A lógica é a mesma aplicada a outras infrações que dependem de aferição técnica. A multa por poluição depende de medição válida, e o mesmo padrão vale aqui. Sobre esse paralelo, ver a exigência de medição com instrumento aferido e o laudo técnico como condição de validade da multa.

Perguntas frequentes

O órgão ambiental pode me multar só porque pulverizei perto do rio?

A constatação de aplicação próxima a corpo hídrico, isoladamente, não sustenta a sanção. A autoridade precisa indicar a prescrição técnica descumprida e o meio pelo qual apurou o descumprimento. Sem esses dois elementos, a imputação carece de tipicidade.

Fui autuado sem que ninguém coletasse amostra da lavoura: isso vale?

A ausência de coleta não invalida automaticamente a autuação, porque outros meios de apuração são admissíveis. A ausência se torna decisiva quando nenhum meio idôneo é indicado no auto de infração e a conclusão sobre o descumprimento se apoia apenas na percepção do agente de fiscalização.

A Polícia Ambiental pode apreender meu pulverizador nessa situação?

A apreensão de instrumento exige vínculo demonstrado entre o bem e a infração imputada, além de juízo de proporcionalidade sobre a medida. A apreensão que se apoia em imputação genérica, sem identificação de produto, dose e cultura, fica sem suporte fático adequado.

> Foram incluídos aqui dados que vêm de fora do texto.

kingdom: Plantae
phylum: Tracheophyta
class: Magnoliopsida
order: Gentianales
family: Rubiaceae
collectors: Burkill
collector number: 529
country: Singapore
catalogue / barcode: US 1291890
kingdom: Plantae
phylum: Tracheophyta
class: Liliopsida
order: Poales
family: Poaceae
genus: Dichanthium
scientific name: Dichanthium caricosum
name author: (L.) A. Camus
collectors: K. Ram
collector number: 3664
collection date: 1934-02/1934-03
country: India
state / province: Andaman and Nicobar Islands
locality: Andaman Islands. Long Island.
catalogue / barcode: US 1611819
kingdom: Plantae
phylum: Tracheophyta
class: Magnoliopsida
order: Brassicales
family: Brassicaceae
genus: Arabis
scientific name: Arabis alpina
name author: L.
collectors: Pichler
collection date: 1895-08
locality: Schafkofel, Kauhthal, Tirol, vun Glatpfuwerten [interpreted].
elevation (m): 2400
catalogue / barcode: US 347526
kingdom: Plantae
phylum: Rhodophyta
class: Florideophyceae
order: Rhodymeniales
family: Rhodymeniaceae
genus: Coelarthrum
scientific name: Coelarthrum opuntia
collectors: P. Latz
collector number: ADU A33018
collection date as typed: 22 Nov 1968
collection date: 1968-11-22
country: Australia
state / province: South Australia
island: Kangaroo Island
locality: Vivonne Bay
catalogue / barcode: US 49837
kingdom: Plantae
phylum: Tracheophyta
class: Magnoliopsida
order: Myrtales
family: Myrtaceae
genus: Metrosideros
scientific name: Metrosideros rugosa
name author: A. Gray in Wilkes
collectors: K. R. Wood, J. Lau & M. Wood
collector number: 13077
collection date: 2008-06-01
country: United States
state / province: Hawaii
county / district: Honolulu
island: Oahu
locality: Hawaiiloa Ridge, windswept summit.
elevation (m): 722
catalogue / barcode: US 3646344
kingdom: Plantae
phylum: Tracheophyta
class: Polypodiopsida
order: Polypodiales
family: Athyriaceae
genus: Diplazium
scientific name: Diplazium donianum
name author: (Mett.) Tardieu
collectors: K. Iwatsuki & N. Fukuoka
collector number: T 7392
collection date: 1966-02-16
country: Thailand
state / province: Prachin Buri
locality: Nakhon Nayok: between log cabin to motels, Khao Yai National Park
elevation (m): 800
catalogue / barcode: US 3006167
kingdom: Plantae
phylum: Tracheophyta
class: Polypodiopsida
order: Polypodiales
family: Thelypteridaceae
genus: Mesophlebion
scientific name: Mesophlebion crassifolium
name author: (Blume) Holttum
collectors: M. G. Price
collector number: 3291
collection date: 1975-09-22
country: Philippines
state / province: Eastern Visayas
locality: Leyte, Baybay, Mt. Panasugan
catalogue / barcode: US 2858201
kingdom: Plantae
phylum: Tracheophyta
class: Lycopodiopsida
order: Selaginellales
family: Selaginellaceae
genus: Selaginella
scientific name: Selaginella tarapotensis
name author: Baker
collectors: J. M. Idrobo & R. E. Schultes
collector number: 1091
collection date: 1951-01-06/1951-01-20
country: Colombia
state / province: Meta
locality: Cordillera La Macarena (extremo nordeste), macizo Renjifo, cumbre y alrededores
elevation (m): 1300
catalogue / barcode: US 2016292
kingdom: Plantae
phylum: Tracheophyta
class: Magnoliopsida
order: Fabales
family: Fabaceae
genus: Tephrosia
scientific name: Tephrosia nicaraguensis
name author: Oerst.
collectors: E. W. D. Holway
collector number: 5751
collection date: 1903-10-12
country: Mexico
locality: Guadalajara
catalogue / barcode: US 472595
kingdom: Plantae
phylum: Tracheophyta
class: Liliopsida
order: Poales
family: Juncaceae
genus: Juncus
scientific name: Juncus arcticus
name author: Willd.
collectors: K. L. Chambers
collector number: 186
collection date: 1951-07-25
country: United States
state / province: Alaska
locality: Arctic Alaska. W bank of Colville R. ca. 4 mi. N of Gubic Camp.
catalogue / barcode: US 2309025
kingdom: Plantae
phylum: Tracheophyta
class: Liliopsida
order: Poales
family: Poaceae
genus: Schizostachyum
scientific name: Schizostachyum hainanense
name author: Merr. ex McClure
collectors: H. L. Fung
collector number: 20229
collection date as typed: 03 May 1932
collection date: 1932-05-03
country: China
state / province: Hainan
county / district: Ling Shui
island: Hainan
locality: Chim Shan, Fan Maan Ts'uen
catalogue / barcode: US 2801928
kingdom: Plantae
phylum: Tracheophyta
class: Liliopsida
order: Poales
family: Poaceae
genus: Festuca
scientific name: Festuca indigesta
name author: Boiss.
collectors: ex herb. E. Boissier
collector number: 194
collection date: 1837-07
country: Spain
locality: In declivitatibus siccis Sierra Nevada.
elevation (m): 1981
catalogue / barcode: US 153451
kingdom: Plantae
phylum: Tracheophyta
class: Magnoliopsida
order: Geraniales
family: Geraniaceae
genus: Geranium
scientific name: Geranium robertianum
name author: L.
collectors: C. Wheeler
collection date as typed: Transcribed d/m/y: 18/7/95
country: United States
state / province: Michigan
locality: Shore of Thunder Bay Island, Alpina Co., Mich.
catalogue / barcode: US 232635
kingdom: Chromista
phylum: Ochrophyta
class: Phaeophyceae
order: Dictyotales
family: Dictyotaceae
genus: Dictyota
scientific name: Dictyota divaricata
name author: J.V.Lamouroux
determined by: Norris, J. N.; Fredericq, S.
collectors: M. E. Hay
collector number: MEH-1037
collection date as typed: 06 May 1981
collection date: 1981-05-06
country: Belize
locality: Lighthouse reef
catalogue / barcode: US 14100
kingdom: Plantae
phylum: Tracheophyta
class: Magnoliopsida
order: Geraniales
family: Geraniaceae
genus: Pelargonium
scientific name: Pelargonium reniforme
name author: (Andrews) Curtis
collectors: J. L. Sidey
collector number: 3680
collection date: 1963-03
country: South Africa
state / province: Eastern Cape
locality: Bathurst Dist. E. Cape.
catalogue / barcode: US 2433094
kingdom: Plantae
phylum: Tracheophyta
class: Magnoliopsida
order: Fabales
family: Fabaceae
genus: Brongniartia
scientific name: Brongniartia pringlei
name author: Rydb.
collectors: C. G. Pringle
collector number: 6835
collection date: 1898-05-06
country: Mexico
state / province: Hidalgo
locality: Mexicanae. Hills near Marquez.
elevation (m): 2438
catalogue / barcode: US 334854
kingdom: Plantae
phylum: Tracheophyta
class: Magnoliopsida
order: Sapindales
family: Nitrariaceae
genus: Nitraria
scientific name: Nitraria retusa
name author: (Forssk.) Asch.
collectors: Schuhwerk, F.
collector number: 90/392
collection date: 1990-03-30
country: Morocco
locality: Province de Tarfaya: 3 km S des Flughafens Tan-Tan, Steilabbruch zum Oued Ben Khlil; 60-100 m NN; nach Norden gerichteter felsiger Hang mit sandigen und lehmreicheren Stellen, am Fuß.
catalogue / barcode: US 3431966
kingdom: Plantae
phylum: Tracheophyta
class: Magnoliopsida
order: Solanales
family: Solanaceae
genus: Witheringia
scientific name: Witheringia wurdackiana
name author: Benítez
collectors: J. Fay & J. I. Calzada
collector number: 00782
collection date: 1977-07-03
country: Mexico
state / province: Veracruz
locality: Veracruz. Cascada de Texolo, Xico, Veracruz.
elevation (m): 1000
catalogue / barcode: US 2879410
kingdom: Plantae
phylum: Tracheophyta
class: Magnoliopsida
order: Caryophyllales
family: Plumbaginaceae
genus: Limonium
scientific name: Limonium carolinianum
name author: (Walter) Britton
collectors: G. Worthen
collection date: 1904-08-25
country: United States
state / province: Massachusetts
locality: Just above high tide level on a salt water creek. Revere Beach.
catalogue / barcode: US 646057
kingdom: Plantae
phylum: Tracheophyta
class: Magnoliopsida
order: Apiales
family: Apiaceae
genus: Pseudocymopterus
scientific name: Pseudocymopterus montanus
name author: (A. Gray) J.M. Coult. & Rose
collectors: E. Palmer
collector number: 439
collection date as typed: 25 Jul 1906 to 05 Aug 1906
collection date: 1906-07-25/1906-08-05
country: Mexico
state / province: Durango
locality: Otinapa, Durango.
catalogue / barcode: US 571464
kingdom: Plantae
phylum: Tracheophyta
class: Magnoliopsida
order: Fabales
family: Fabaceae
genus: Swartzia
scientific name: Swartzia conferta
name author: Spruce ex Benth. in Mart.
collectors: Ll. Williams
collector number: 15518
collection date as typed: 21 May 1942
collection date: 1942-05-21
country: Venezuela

O receituário agronômico substitui a prova de que apliquei corretamente?

O receituário comprova a prescrição técnica recebida e não comprova, sozinho, a execução conforme. A prova da aplicação correta se constrói pela combinação entre receituário, registro de aplicação e nota fiscal de aquisição do produto.

Qual é a diferença entre infração por uso irregular e infração por poluição?

A infração por uso irregular se caracteriza pelo descumprimento da prescrição técnica, independentemente de resultado. A infração por poluição exige demonstração de lançamento em nível capaz de causar dano. As duas imputações têm objetos probatórios distintos e não se presumem reciprocamente.

A responsabilidade pela aplicação recai sobre o produtor ou sobre o aplicador contratado?

A imputação exige individualização da conduta de cada envolvido. O produtor responde por decisões que estavam sob seu controle, como a contratação e a orientação recebida. A transferência automática de responsabilidade, sem descrição do comportamento de cada agente, não atende ao dever de motivação.

Como o FONADAM trata este enunciado?

O FONADAM aprova enunciados para reduzir a distância entre o texto legal e a prática de fiscalização. A matéria Direito agroambiental estreia na seção de conteúdos com este enunciado porque a atividade agrícola convive com um regime técnico denso, no qual a fronteira entre uso autorizado e uso irregular depende de documentos que raramente são confrontados no momento da autuação.

O trabalho do Fórum consiste em identificar o ponto exato em que a imputação se torna insustentável e formulá-lo em texto curto, capaz de ser invocado em defesa administrativa e em juízo. A coleção completa das proposições aprovadas está disponível na página de enunciados do FONADAM, organizada por matéria.

A defesa em direito ambiental ganha consistência quando parte de proposições estáveis. O acervo de teses e o repertório de casos concretos cumprem essa função, como em o ônus da prova no auto de infração ambiental e em multa por queima de cana anulada por falta de autoria.

Que conclusão prática se extrai do enunciado?

A conclusão prática é que a autuação por uso de produto fitossanitário se defende a partir do documento técnico e não a partir da narrativa de campo. A bula define o que é permitido. A acusação precisa apontar a linha da bula que foi contrariada e o meio pelo qual apurou a contrariedade.

Para quem produz, a medida preventiva é manter registro de aplicação atualizado, receituário arquivado e nota fiscal disponível. O conjunto documental antecipa a defesa e reduz o espaço para imputações apoiadas em proximidade geográfica.

Para quem defende, a primeira leitura do auto de infração deve procurar produto, dose e cultura. A falta desses três elementos é o vício central e precisa ser arguida já na defesa administrativa.

Sem essa arguição, a discussão se desloca para o mérito ambiental antes que a acusação tenha sido completada. Sobre o tema, ver erro de enquadramento legal no auto de infração ambiental.